Staminade
- Type: Sports drink
- Manufacturer: Steric
- Distributor: Steric
- Origin: Australia, worldwide
- Introduced: 1964
- Website: www.staminade.com.au

= Staminade =

Australian sports drink

Staminade is the first sports drink to be commercially manufactured and marketed in Australia, available in Australian retail outlets since 1964. Staminade is owned by an Australian company, Steric Trading Pty Ltd and manufactured in Villawood, New South Wales, Australia.

== Sports drink ==
Staminade is a sports drink as described under standard 2.6.2 in the Australia New Zealand Food Standards Code.

== Powder ==
A 585-gm tub of Staminade powder made nine litres of Staminade drink when mixed with water. Directions for mixing recommended that one scoop of powder be mixed with 250ml chilled or iced water.

Staminade produced 19g powder sachets (one sachet makes up 350ml) and a one kilogram powder tub which made up to 21 litres of sports drink. These two options were only available to wholesale food service customers.

Since 2015, Staminade has only been available as a powder in 550g tubs with a changed formulation using sucrose as the primary ingredient.

== Concentrate ==
In 2005, Staminade concentrate was available in a 750-ml bottle.

From September 2013 to 2015, Staminade concentrate was packaged in a one-litre bottle which made five litres of Staminade drink. Directions for mixing recommended that 50ml of concentrate be mixed with 200ml of water to make 250ml of sports drink. Its primary non-water ingredient was glucose.

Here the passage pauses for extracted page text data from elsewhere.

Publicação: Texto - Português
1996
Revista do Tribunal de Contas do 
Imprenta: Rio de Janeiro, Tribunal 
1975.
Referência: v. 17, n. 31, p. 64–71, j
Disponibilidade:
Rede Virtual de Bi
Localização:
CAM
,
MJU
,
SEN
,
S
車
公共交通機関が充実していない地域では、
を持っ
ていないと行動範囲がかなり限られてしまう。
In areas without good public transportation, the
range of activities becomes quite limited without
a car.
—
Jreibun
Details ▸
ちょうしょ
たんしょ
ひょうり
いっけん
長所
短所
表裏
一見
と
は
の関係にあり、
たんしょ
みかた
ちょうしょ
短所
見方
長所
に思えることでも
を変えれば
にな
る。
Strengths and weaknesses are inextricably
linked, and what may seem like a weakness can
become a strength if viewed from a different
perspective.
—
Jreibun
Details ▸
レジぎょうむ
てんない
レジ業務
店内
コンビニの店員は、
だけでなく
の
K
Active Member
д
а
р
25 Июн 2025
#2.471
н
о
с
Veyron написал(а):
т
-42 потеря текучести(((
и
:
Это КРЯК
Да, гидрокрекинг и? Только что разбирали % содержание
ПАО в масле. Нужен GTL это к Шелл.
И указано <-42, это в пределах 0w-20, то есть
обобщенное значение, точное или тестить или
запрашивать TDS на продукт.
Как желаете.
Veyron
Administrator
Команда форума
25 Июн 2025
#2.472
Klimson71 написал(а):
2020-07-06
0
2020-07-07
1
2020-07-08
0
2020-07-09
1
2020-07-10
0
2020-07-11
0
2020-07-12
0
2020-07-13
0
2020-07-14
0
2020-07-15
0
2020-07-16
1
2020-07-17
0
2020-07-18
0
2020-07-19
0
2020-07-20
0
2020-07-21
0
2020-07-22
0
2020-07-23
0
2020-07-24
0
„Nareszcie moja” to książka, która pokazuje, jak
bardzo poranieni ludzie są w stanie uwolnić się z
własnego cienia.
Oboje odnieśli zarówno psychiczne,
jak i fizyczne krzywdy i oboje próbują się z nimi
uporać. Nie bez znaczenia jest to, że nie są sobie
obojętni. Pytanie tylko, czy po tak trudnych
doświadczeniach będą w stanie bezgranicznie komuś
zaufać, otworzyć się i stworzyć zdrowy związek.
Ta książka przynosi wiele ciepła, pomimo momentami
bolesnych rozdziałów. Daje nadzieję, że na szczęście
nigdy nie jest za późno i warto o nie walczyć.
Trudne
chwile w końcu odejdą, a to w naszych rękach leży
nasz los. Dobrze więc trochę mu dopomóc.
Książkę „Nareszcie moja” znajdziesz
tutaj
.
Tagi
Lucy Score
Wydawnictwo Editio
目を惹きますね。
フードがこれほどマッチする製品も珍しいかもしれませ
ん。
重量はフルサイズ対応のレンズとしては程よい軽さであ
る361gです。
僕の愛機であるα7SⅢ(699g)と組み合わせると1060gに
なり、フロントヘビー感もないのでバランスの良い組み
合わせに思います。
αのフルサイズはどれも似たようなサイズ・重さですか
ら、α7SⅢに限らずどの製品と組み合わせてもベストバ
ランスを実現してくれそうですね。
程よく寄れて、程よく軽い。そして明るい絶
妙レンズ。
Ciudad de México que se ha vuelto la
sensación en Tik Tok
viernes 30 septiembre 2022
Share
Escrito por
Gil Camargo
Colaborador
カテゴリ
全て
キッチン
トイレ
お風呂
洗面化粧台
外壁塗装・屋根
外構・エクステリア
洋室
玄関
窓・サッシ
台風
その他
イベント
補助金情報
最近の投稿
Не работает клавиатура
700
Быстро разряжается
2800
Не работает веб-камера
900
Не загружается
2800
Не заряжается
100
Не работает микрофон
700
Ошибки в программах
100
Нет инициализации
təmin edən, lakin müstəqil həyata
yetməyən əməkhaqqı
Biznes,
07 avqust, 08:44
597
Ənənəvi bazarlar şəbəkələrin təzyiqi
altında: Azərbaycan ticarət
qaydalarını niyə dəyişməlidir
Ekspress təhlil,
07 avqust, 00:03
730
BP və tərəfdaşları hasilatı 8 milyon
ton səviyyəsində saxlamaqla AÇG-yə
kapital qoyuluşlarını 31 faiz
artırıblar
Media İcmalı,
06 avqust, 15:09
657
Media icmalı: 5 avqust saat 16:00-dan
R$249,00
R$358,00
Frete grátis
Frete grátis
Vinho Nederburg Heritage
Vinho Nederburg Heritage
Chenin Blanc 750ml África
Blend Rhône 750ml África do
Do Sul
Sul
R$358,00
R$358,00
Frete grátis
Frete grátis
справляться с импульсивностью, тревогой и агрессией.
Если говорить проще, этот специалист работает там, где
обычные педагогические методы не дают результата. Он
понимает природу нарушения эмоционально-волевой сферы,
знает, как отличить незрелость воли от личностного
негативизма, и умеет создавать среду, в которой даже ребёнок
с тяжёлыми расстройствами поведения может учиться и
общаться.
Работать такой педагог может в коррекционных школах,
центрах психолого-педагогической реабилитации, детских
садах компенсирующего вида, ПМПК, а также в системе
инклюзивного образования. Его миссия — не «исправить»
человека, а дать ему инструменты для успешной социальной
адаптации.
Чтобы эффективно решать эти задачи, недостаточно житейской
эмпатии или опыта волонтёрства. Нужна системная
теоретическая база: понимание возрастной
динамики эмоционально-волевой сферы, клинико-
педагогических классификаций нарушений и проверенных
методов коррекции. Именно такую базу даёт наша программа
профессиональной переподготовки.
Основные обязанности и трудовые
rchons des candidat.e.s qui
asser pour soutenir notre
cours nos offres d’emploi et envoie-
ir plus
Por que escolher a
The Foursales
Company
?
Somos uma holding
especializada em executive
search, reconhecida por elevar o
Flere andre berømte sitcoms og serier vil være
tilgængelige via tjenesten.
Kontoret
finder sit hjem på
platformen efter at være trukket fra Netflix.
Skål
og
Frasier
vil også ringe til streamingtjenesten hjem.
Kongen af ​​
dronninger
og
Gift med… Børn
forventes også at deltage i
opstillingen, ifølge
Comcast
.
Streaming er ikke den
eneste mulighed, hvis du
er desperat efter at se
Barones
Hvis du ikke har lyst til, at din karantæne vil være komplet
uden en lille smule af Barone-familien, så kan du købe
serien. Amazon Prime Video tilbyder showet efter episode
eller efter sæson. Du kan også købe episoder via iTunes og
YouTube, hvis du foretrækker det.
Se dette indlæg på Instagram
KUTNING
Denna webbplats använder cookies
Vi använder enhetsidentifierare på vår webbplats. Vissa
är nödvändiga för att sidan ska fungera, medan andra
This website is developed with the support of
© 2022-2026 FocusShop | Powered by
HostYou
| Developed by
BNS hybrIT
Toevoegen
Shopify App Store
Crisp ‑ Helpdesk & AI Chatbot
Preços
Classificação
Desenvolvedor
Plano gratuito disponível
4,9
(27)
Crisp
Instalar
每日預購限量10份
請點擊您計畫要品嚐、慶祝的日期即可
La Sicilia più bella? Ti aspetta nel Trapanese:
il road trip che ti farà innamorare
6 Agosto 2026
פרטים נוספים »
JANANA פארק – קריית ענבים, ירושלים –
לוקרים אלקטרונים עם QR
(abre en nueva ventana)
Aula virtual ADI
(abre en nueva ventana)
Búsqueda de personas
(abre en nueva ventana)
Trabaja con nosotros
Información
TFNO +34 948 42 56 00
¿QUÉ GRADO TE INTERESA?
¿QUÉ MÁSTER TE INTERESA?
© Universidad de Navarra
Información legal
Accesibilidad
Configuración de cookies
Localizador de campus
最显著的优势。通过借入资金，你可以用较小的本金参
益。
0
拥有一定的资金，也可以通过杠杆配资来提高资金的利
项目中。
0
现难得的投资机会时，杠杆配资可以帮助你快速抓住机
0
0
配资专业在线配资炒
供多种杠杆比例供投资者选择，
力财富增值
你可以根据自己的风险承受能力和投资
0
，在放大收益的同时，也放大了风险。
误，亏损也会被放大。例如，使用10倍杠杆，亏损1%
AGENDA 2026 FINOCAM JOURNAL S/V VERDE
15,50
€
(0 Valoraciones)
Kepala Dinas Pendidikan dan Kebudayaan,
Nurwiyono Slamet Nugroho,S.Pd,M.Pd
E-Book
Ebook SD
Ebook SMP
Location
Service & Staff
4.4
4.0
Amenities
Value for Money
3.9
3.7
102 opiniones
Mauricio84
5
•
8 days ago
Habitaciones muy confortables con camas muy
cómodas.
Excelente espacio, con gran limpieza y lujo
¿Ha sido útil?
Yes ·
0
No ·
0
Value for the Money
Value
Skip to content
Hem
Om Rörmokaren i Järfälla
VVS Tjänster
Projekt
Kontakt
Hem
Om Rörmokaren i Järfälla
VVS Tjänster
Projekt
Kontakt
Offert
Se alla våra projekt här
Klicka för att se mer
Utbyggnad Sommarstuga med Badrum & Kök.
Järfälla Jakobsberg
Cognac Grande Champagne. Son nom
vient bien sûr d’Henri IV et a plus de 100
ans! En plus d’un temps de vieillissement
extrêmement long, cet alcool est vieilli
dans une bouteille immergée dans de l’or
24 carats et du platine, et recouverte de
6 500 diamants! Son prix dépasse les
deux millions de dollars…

The concentrate is now discontinued.

== Staminade flavours ==
- Lemon lime fusion (powder)
- Wild berry rush (powder)
- Orange blast (powder)
- True Blue (discontinued)

== Staminade formulation ==
Staminade is formulated to contain sodium and potassium levels at 16.4 mmol per litre and 4.8 mmol per litre.

Staminade powder when made up according to directions claims to have an osmolality of approximately 275milliOsmol per litre.

From 2010, the powder formulation of Staminade was changed to use sucrose as its primary ingredient instead of dextrose as the primary sweetener and source of energy. The liquid concentrate used glucose as its primary ingredient and acesulfame potassium as a sweetener.

Prior to the change of using sucrose as its primary ingredient, Staminade was the only large commercially made sports drink in Australia that did not use sucrose as its primary ingredient. Sucrose has been commonly cited as a primary cause of tooth decay.

== Magnesium ==
Staminade was the first ready-to-drink sports drink available in Australia to add magnesium to its formula. Staminade powder contains magnesium lactate and Staminade concentrate contained magnesium sulphate.